I've been editor for just two weeks here at the Smithville Review and I’m already amassing records that may never be broken.
That’s right, I ate nine hot dogs during Customer Appreciation Day this past week. I’m sure that has to be some kind of company record and likely a violation of the wellness policy at the same time as I see no scenario where ingesting that much processed meat in one sitting could be healthy. Actually, after a short Google of the question I found that hot dogs are often high in sodium (not good for my high blood pressure) plus they are packed with fat and nitrites.
I didn’t wake up planning to down that much pig, cow or whatever they were made of. I was simply chosen to be the chef, something I immediately agreed to since I’m a bit of a grill master when it comes to the barbecue. I even brought my own grilling tools and a red, white and blue apron, ready to put on the dog, so to speak.
However, much to my chagrin, the day wasn’t exactly designed for grilling. When I topped the hill coming into Smithville that morning, it looked like the end of the world with foreboding clouds suggesting a massive storm was heading our way. I think I even passed an old bearded man herding animals two-by-two into an ark near Whorton Springs.
But, the show must go on so I went to prepare the grill before customers began to arrive. I say grill loosely as it was something like my dad used when I was a kid. Don’t worry, the grill was squeaky clean but as far as stability, well, it could have collapsed at any time and the chances of the lid closing fully were slim to none. Along with the grill, the weather began letting loose, leaving me looking at my watch, knowing hungry customers were coming, expecting a hot dog lunch. And, let me just point out, my pride as a BBQ chef would not allow me to serve our customers microwaved hot dogs.
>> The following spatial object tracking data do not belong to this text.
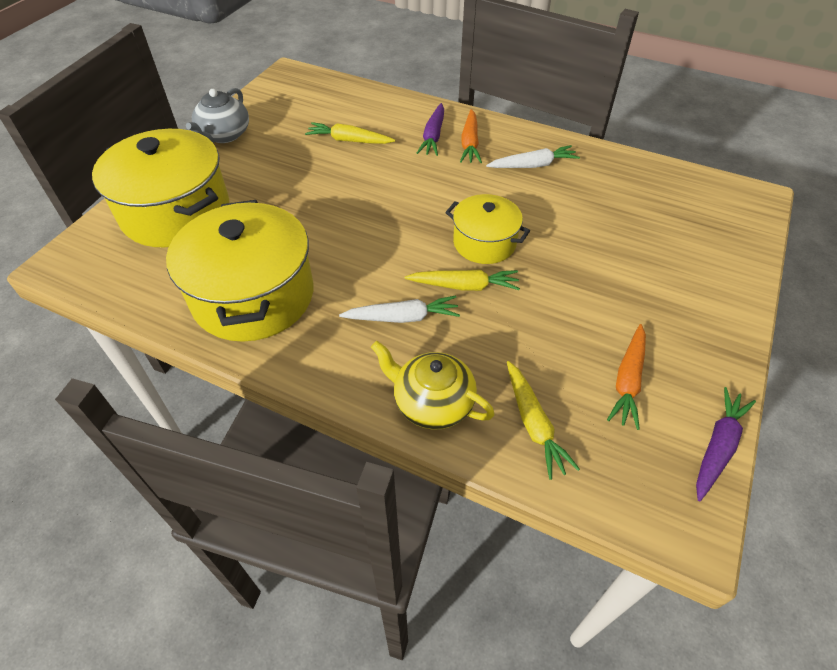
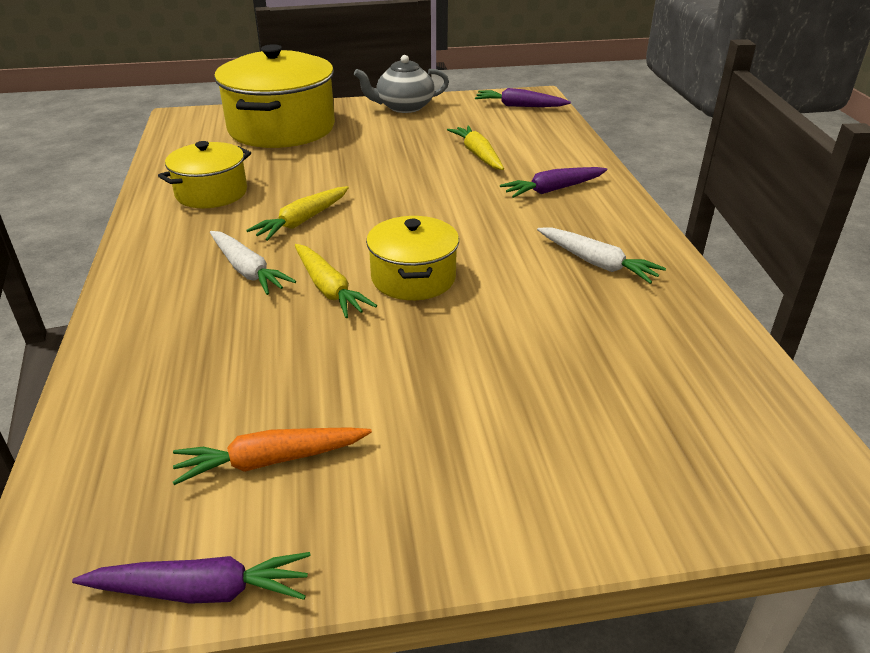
camera: 55 degrees right, 15 degrees down
(253, 296) = (211, 193): yellow pot -> yellow pot, size x0.56
(296, 87) = (519, 106): none -> purple carrot
(432, 403) = (139, 328): yellow teapot -> none
(470, 143) = (574, 213): orange carrot -> none
(533, 424) = (148, 405): yellow carrot -> yellow carrot (302, 221)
Thankfully the skies parted like the Red Sea just in time. I immediately poured in the charcoal and tried to light the fire. The self-starting charcoal, well, it wasn’t self-starting, prompting me to hustle to the store to get some starter fluid.
With the grill finally going, I began shuffling hot dogs on the grill. That’s when the record-setting hot-dog consumption began. If one rolled off the grill, well, five-second rule. Don’t worry, I’m the one who ate it after a good brush off. Or, if the dog was a little too black, well, I wasn’t going to serve it to the customers and I wasn’t going to waste it so, down the hatch.
In the end I ate nine dogs of the umpteen number I grilled, not counting the sampling of side dishes I had. Surprisingly, I had no guttural issues but I did smell like hot dogs for the next two days. That scent is hard to get rid of even with Lifebuoy.